The greenlets all run in the same OS thread and are scheduled cooperatively.

Then is it still necessary to use gevent lock primitives or gevent.Queue to avoid race conditions among multiple greenlets in a single thread? An example to demonstrate such a race condition would be very appreciated. From my own understanding, those synchronization primitives seems to be just a way to switch execution flow among greentlets.


Solution

  • Yes, in general, it is still necessary to use locking and synchronization constructs in gevent.

    Locking and synchronization constructs, under both threads and gevent, such as RLock, Semaphore and Queue are there to ensure that the program state is internally consistent by guarding access to critical data or critical code sections (in effect, pretending that such a section or piece of data is running all by itself).

    The difference between greenlets and threading is that while a thread context change could happen theoretically at any time completely out of your control, a greenlet context change can only happen at specific defined moments, and so theoretically, if you are very careful in your programming and have complete control over how the critical section or data is used, you can avoid switches entirely and eliminate the need for locks. Sometimes this is easy to do, sometimes it is not, depending on the program. In gevent, when IO, time.sleep(), etc, can all cause switches, if there is much code complexity at all it can be difficult to be entirely sure that there will be no switches, so the standard rules about synchronization and locking are best.

    Here's an example. Lets say we want to write some messages (structured data) to a file or file-like object. Lets imagine that the messages are put together in a streaming fashion, one chunk at a time, but the recipient needs to be able to read the message together in one piece---interspersing chunks of two different messages results in a garbled mess.

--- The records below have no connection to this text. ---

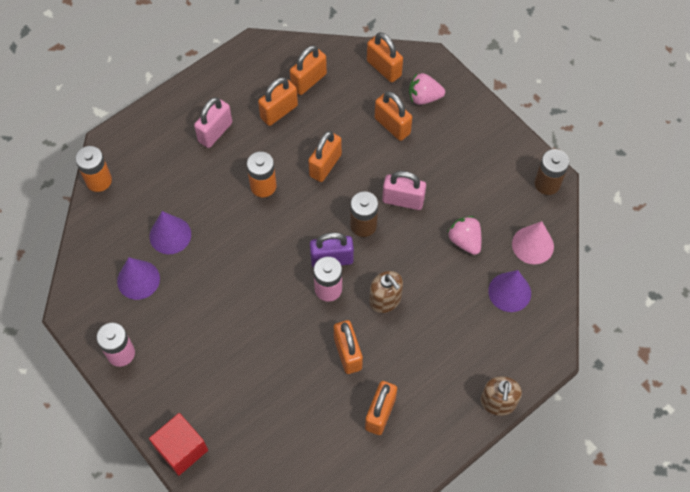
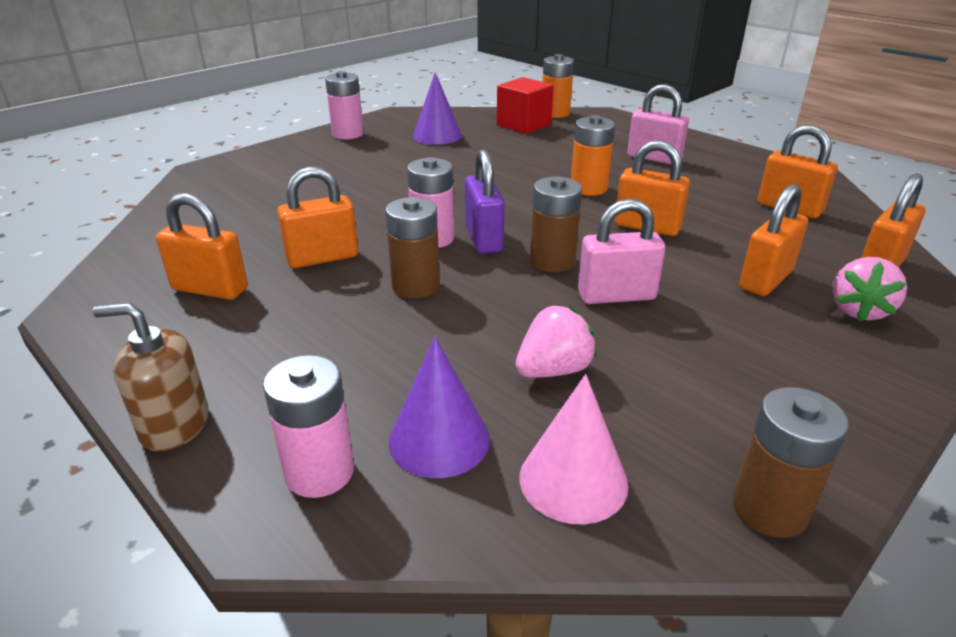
camera: 85 degrees right, 30 degrees down
red cube [149,413,208,476] -> red cube moved to [497,77,554,134]
purple cone [150,211,191,254] -> none
orange padlock [258,77,298,126] -> none
brown soap dispenser [369,271,403,313] -> brown battery [385,197,440,298]
pink padlock [382,171,426,210] -> pink padlock turned 75 degrees clockwise [578,198,666,304]
pink strawberry [409,73,445,105] -> pink strawberry turned 150 degrees counterclockwise [833,257,907,321]
none -> pink battery [263,355,354,498]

    def generate_data(chunks): 
      # This task generates the data that makes up a message
      # in chunks.
      # Imagine that each chunk takes some time to generate.
      # Maybe we're pulling data from a database.
      for chunk in chunks:
         yield chunk
    
    def worker_one(file):
      file.write("begin message")
      for chunk in generate_data('abcde'):
         file.write(chunk)
      file.write("end message")
    
    def worker_two(file):
      file.write("begin message")
      for chunk in generate_data('123456'):
         file.write(chunk)
      file.write("end message")
    
    output_file = get_output_file()
    
    workers = [gevent.spawn(worker_one, output_file),
               gevent.spawn(worken_two, output_file)]
    
    gevent.joinall(workers)
    

    If get_output_file simply returns open('/some/file'), this will work fine: using a regular file object does not cooperate with the gevent loop, and so each worker will run to completion without ever yielding and the messages will be intact.

    However, if it returned socket.create_connection(("some.host", 80)).makefile(), this would fail and the messages would be fragmented. Each write to the socket from one worker could let the greenlet yield and the other greenlet run, resulting in garbled data.

    If generate_data were more complex, maybe communicating with a server or database over a gevent socket, then even if we were writing to a file the messages could be garbled because the greenlets switched while in the process of generating data.

    This is an example of why shared state (in this case the socket) may need to be protected with synchronization constructs.